*** Begin section ***
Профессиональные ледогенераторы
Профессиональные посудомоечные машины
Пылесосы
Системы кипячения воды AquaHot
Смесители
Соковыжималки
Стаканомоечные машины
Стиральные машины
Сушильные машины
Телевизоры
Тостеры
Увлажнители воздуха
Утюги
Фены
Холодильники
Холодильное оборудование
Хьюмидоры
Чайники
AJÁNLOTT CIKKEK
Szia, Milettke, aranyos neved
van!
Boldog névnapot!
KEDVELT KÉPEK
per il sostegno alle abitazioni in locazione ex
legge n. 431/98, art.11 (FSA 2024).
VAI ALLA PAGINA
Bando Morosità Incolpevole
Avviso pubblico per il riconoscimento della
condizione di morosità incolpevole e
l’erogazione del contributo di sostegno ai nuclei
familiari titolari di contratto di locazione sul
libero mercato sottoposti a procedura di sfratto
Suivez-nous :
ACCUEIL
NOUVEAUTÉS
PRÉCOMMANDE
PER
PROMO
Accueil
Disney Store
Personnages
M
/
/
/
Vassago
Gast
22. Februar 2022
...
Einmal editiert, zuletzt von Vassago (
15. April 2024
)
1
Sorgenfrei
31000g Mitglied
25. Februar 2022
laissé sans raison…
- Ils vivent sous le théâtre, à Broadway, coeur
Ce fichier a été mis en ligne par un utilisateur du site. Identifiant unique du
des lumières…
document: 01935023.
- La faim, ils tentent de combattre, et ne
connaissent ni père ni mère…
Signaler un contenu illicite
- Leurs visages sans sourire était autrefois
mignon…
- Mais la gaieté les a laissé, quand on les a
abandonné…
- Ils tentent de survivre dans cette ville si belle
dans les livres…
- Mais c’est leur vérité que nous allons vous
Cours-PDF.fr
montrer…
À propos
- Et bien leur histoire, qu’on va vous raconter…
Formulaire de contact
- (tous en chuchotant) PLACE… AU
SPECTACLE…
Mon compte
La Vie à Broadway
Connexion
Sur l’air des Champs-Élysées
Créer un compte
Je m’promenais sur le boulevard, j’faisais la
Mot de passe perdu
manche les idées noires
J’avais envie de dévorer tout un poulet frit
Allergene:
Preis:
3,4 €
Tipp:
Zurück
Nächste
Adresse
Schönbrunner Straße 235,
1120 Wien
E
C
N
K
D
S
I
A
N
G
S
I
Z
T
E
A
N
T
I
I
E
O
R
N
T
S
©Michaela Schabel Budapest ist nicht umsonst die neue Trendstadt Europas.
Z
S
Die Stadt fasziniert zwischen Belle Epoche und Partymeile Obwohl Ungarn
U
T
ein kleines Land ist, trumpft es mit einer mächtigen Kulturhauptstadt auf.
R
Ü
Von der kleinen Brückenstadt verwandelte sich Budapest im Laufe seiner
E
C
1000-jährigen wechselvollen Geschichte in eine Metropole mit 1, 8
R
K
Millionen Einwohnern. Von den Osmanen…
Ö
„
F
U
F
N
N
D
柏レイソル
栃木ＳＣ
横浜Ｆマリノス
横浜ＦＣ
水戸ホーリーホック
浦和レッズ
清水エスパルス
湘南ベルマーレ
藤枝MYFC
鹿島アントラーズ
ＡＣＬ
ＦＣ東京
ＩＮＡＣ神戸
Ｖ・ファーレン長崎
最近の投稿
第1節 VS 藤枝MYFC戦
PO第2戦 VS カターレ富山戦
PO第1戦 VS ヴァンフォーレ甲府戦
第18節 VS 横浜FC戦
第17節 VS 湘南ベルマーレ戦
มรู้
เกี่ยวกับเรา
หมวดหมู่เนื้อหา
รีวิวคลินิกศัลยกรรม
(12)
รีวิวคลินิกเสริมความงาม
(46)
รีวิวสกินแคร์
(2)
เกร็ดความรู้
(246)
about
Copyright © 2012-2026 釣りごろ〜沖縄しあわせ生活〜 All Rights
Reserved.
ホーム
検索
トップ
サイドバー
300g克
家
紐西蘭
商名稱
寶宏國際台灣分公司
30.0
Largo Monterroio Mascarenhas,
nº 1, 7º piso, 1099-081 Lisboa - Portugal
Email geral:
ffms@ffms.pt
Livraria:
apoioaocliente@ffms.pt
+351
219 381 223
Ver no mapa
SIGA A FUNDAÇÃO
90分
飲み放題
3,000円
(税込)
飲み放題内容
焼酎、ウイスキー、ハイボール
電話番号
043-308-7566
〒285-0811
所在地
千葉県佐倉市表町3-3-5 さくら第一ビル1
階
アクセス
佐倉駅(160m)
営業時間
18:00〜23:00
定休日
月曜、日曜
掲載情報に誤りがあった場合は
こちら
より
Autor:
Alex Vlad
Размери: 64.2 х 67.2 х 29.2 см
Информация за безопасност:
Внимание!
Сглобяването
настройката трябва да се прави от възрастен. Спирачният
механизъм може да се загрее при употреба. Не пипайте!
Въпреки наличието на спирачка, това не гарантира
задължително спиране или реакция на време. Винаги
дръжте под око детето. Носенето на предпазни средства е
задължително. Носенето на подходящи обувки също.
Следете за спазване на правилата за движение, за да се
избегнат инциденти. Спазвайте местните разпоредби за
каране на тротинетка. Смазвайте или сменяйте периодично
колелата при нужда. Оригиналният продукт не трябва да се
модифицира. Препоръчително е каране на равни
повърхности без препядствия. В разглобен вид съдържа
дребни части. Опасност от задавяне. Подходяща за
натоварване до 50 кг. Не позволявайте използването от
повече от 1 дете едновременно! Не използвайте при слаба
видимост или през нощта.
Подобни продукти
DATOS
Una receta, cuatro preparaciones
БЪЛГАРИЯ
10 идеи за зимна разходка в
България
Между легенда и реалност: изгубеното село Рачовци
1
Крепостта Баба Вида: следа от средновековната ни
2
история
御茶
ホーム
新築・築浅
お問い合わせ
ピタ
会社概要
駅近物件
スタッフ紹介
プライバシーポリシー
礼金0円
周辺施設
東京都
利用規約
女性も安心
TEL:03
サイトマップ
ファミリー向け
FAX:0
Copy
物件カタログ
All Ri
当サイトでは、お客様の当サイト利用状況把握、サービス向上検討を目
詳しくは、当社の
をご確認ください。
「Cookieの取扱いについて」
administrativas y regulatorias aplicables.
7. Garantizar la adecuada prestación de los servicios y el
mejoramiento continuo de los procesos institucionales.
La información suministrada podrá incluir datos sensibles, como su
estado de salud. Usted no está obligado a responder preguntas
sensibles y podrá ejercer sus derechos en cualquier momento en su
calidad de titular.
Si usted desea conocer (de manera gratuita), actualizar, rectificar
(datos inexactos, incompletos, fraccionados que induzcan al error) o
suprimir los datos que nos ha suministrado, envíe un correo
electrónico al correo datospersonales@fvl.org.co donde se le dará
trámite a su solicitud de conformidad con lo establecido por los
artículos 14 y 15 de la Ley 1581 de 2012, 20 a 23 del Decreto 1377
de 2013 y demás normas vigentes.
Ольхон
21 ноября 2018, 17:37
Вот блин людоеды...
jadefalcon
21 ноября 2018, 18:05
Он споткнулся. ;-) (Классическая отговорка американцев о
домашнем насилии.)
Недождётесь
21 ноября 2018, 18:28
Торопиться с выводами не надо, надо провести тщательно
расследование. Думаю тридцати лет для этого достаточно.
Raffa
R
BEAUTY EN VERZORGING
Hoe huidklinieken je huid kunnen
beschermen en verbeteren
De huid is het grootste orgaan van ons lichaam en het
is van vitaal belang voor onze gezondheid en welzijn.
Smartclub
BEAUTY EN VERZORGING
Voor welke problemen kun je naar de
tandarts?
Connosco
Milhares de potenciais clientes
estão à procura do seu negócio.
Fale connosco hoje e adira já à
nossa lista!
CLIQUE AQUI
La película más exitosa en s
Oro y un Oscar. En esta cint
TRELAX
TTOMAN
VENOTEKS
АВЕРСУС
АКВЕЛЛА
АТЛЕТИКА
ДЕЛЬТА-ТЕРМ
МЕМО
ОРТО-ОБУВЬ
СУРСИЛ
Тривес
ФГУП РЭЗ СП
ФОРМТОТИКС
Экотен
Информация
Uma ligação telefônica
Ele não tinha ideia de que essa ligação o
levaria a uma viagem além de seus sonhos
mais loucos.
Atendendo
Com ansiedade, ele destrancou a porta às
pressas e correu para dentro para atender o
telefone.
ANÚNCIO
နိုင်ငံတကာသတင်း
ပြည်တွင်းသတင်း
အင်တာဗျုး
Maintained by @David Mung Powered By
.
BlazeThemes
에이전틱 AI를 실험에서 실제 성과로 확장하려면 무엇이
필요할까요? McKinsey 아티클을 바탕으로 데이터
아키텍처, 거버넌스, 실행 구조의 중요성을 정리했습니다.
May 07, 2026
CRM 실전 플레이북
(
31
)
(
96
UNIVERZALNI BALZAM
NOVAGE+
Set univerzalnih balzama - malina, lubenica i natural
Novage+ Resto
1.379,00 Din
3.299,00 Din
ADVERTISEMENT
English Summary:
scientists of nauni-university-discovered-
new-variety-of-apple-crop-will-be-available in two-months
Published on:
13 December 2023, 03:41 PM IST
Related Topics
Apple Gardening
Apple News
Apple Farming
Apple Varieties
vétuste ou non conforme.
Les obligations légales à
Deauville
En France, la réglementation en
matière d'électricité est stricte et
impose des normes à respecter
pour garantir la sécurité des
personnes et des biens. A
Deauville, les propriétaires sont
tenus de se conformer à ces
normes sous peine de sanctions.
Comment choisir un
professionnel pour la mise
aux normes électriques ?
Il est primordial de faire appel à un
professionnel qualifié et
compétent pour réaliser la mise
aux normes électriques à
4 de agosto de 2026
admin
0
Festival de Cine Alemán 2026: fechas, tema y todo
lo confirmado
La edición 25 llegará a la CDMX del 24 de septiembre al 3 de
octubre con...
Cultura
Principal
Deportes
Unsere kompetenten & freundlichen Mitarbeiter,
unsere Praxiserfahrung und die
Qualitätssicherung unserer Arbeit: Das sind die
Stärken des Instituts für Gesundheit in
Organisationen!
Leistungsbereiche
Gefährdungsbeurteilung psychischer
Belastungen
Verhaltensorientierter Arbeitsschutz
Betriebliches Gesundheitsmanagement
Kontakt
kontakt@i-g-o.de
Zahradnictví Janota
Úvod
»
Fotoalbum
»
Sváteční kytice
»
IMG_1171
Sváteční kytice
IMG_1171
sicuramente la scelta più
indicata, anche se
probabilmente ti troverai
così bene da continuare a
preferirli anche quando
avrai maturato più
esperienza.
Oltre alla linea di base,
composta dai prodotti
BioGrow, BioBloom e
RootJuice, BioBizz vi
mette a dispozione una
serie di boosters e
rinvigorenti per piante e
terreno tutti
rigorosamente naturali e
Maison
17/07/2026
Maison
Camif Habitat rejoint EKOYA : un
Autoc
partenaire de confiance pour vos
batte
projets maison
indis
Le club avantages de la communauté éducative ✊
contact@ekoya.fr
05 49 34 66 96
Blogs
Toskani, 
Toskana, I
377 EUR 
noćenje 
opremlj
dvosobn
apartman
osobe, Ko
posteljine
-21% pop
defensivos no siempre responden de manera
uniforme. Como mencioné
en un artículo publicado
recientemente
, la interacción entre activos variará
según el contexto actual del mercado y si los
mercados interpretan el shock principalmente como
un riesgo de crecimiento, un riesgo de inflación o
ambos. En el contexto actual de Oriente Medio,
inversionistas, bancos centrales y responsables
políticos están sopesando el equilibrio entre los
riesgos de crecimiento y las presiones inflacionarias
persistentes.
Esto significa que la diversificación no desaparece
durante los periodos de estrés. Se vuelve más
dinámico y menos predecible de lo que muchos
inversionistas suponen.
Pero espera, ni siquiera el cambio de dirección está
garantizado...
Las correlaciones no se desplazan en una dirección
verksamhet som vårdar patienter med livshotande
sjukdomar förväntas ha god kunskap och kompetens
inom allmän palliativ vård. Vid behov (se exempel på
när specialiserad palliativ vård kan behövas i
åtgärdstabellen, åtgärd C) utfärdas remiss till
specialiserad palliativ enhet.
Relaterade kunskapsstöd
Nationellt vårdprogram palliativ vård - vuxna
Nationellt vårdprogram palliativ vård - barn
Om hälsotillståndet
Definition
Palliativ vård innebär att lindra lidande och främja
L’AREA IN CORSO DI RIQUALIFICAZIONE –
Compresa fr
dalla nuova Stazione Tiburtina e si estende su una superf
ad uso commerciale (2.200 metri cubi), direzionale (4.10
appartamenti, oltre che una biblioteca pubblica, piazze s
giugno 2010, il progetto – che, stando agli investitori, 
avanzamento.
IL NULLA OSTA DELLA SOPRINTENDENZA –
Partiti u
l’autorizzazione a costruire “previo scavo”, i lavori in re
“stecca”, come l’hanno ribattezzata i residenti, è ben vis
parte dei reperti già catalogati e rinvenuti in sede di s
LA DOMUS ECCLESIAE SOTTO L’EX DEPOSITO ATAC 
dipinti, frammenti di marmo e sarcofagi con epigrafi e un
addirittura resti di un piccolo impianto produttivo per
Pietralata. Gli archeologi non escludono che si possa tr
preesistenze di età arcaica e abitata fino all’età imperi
*** End section ***
## EXERCISE BRIEF
Format the lines from the start of the records through the line containing "laissé sans raison…" as a JSON list of strings, one string per line, leaving out blank lines.

## RESULT
[
  "Профессиональные ледогенераторы",
  "Профессиональные посудомоечные машины",
  "Пылесосы",
  "Системы кипячения воды AquaHot",
  "Смесители",
  "Соковыжималки",
  "Стаканомоечные машины",
  "Стиральные машины",
  "Сушильные машины",
  "Телевизоры",
  "Тостеры",
  "Увлажнители воздуха",
  "Утюги",
  "Фены",
  "Холодильники",
  "Холодильное оборудование",
  "Хьюмидоры",
  "Чайники",
  "AJÁNLOTT CIKKEK",
  "Szia, Milettke, aranyos neved",
  "van!",
  "Boldog névnapot!",
  "KEDVELT KÉPEK",
  "per il sostegno alle abitazioni in locazione ex",
  "legge n. 431/98, art.11 (FSA 2024).",
  "VAI ALLA PAGINA",
  "Bando Morosità Incolpevole",
  "Avviso pubblico per il riconoscimento della",
  "condizione di morosità incolpevole e",
  "l’erogazione del contributo di sostegno ai nuclei",
  "familiari titolari di contratto di locazione sul",
  "libero mercato sottoposti a procedura di sfratto",
  "Suivez-nous :",
  "ACCUEIL",
  "NOUVEAUTÉS",
  "PRÉCOMMANDE",
  "PER",
  "PROMO",
  "Accueil",
  "Disney Store",
  "Personnages",
  "M",
  "/",
  "/",
  "/",
  "Vassago",
  "Gast",
  "22. Februar 2022",
  "...",
  "Einmal editiert, zuletzt von Vassago (",
  "15. April 2024",
  ")",
  "1",
  "Sorgenfrei",
  "31000g Mitglied",
  "25. Februar 2022",
  "laissé sans raison…"
]